Le déclin général de ces maladies a toutefois masqué des problèmes persistants dans notre approche de santé publique. À titre d’exemple, le vaccin contre la rougeole a été commercialisé au Canada à partir de 1963. Cela étant, l'accès à la vaccination et l'acceptation des parents ont été remis en question par des facteurs politiques, sociaux et économiques. Le financement public inadéquat des programmes de vaccination, l'absence de normes nationales pour les calendriers de vaccination des enfants, le manque de formation en vaccinologie des médecins, les préoccupations émises par les parents sur la base des critiques sociétales de la biomédecine, le déclin de la confiance à l’égard des experts et le manque d'éducation à la santé ont contribué à l'apparition périodique de maladies infectieuses comme la rougeole. La baisse des taux de vaccination représente désormais un défi important pour le contrôle de la Covid-19, dans l’hypothèse d’une offre de vaccins efficaces.

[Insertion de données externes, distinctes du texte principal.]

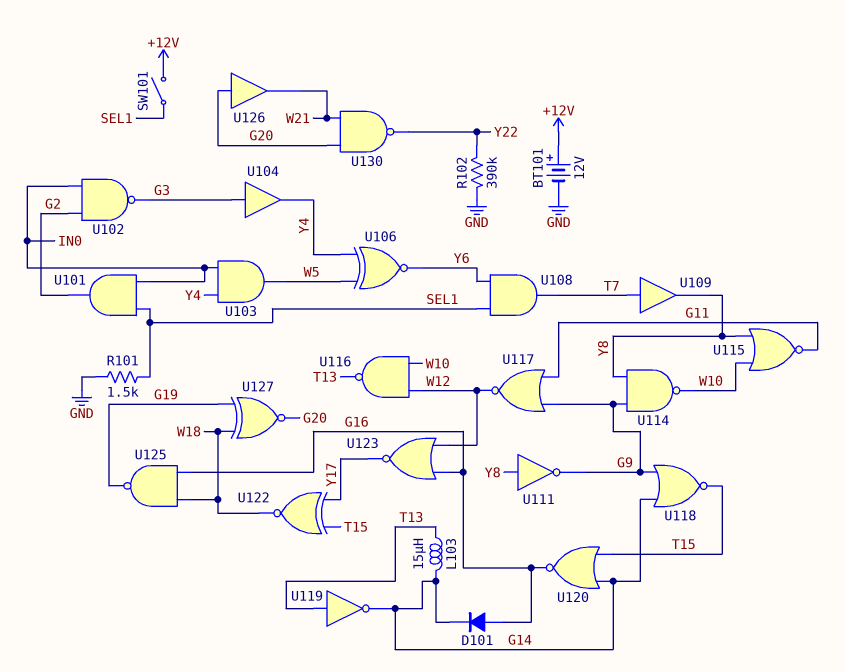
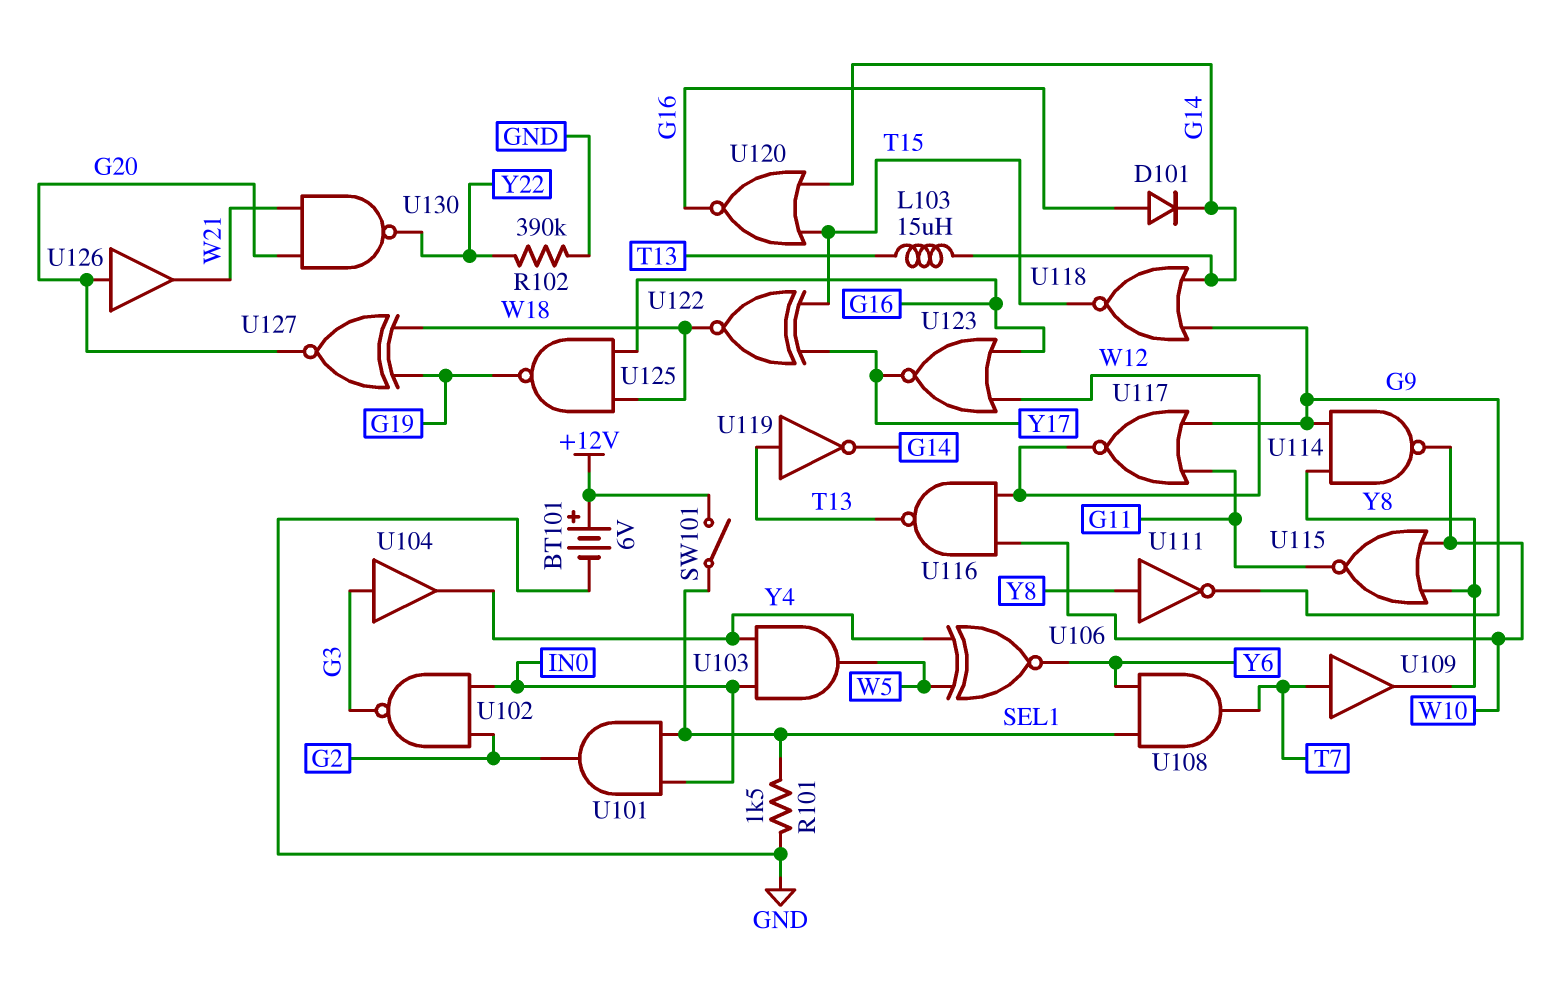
BT101: 12V (plus +12V, minus GND) -> 6V (plus +12V, minus GND)

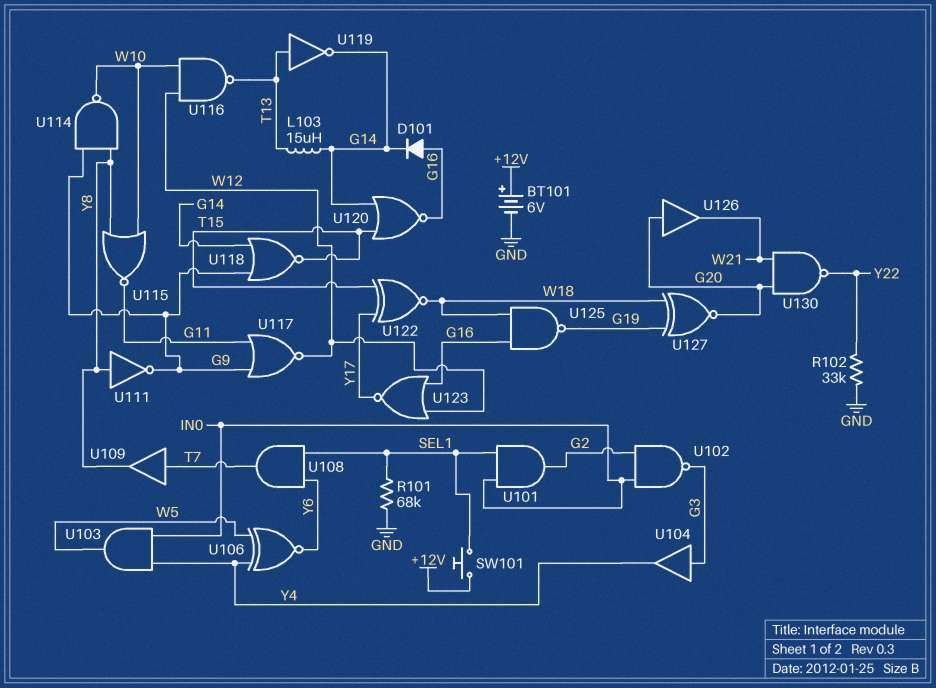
R101: 1.5k (GND, SEL1) -> 68k (GND, SEL1)
R102: 390k (GND, Y22) -> 33k (GND, Y22)
SW101: switch (+12V, SEL1) -> button (+12V, SEL1)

La résurgence des maladies virales depuis l'apparition du VIH/SIDA au début des années 1980 a révélé les failles de notre réflexion. Les maladies infectieuses et les pandémies ne sont pas un problème du passé. Le VIH/SIDA et le SRAS étaient tous deux des signes avant-coureurs de la nécessité d'accorder une plus grande attention au système de santé publique du Canada. Ces signes n'ont pas été pris suffisamment au sérieux. 

Il semble que nous soyons maintenant destinés à reproduire un vieux schéma de débats menés par la crise et d'améliorations limitées, suivies plus tard d'une réduction du soutien du gouvernement à la santé publique.

Pour parvenir à une approche de la santé publique plus efficace et pluridimensionnelle, le public et les décideurs politiques canadiens doivent envisager la prévention des maladies sur la base d'une responsabilité collective. Une réponse collective exige une augmentation soutenue et stable des investissements en santé publique, et une plus grande reconnaissance de son rôle indispensable dans la planification de notre nouvelle réalité sanitaire, ce que certains spécialistes des sciences sociales appellent une « syndémie », à savoir une situation dans laquelle les inégalités chroniques en matière de santé et les maladies infectieuses se combinent pour accroître considérablement nos vulnérabilités, tant au niveau individuel que sociétal. La COVID nous donne l'occasion de modifier notre système pour un avenir meilleur.

Cet article fut initialement publié dans le Globe and Mail le 29 octobre 2020.